Output the records below as a two-column CSV with the columns "prompt" and "reading", covering only the lines from the start of the records through the line holding "Recorded length: 77.0mm", inclusive. Give one row per record, with its text and its answer each in a single quoted field and line breaks replaced by spaces.

→ **MATERIAL FOR THE TASK**

□ □ □ □ □ □ □

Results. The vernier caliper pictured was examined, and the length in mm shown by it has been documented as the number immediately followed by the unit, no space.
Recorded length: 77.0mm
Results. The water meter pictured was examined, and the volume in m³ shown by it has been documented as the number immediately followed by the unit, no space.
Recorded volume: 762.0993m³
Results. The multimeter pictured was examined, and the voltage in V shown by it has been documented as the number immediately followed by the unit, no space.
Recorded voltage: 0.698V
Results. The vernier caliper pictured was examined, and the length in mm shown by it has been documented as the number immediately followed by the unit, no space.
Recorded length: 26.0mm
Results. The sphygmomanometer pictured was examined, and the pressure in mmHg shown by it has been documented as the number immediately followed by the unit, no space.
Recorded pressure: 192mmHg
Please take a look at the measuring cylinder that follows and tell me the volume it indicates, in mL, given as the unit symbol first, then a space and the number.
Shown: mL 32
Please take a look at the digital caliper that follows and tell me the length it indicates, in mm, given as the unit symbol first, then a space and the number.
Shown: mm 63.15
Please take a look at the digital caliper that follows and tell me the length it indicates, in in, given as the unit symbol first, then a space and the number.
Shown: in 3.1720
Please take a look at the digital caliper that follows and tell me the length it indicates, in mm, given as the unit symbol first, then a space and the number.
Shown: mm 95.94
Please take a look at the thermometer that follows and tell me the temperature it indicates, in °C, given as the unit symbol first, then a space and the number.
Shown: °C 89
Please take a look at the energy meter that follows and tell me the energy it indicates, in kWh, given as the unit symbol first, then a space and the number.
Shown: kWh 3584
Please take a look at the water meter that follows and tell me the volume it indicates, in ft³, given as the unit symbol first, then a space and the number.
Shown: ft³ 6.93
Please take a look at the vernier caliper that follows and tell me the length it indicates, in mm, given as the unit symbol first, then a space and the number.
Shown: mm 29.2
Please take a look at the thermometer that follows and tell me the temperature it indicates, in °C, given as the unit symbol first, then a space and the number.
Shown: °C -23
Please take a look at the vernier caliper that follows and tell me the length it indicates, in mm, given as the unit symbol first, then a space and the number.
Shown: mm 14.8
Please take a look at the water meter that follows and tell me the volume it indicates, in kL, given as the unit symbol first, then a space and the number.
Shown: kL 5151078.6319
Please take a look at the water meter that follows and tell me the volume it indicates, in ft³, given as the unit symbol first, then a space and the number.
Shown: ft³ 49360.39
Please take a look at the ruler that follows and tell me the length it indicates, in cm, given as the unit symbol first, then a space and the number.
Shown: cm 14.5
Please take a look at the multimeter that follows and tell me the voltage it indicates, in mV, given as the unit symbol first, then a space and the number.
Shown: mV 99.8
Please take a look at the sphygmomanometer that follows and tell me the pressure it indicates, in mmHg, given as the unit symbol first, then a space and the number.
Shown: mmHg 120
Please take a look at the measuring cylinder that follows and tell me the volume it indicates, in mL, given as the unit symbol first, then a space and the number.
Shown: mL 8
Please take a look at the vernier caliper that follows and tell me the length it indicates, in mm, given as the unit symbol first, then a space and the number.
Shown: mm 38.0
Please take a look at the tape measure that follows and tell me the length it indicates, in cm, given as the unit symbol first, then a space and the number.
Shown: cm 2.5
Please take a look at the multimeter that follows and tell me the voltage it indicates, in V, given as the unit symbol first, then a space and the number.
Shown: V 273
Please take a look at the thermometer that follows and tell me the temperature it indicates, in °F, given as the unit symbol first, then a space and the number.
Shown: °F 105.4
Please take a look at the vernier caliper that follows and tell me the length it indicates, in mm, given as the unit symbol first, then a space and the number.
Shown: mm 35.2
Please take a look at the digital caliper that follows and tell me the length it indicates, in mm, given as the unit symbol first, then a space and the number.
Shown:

□ □ □ □ □ □ □

→ **RESPONSE**
prompt,reading
"Results. The vernier caliper pictured was examined, and the length in mm shown by it has been documented as the number immediately followed by the unit, no space. Recorded length:","77.0mm"